▶ _What to produce_: From top to bottom, retype the data exactly, passing over any picture.

┌──

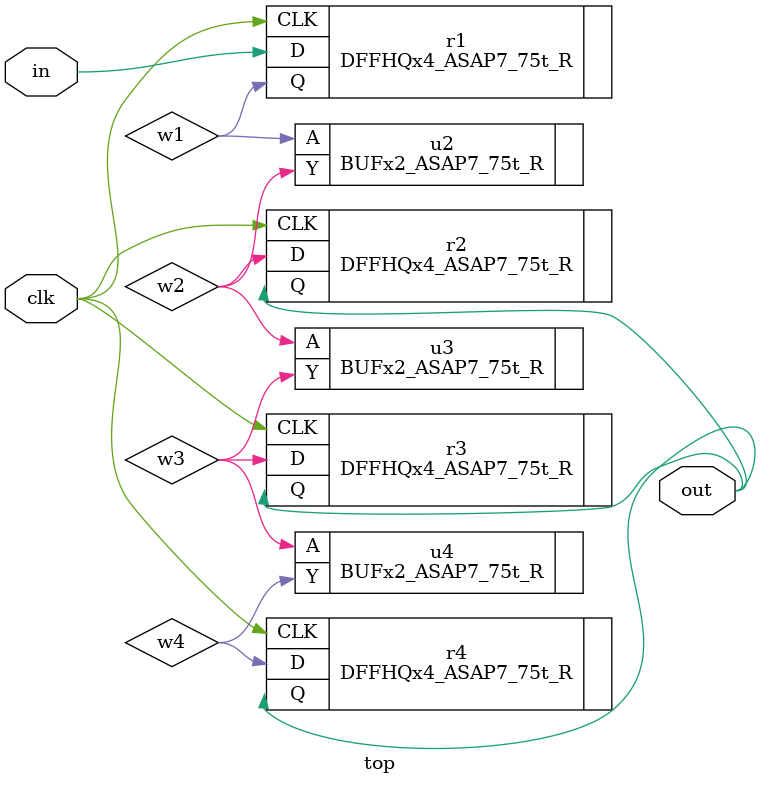
<source format=v>
module top (input in, input clk, output out);

  wire w1, w2, w3, w4;

  DFFHQx4_ASAP7_75t_R r1 (.D(in), .CLK(clk), .Q(w1));

  BUFx2_ASAP7_75t_R u2 (.A(w1), .Y(w2));
  BUFx2_ASAP7_75t_R u3 (.A(w2), .Y(w3));
  BUFx2_ASAP7_75t_R u4 (.A(w3), .Y(w4));
  
  DFFHQx4_ASAP7_75t_R r2 (.D(w2), .CLK(clk), .Q(out));
  DFFHQx4_ASAP7_75t_R r3 (.D(w3), .CLK(clk), .Q(out));
  DFFHQx4_ASAP7_75t_R r4 (.D(w4), .CLK(clk), .Q(out));

endmodule

</source>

└──

▶ _Exercise answer_:
<source format=v>
module top (input in, input clk, output out);

  wire w1, w2, w3, w4;

  DFFHQx4_ASAP7_75t_R r1 (.D(in), .CLK(clk), .Q(w1));

  BUFx2_ASAP7_75t_R u2 (.A(w1), .Y(w2));
  BUFx2_ASAP7_75t_R u3 (.A(w2), .Y(w3));
  BUFx2_ASAP7_75t_R u4 (.A(w3), .Y(w4));
  
  DFFHQx4_ASAP7_75t_R r2 (.D(w2), .CLK(clk), .Q(out));
  DFFHQx4_ASAP7_75t_R r3 (.D(w3), .CLK(clk), .Q(out));
  DFFHQx4_ASAP7_75t_R r4 (.D(w4), .CLK(clk), .Q(out));

endmodule

</source>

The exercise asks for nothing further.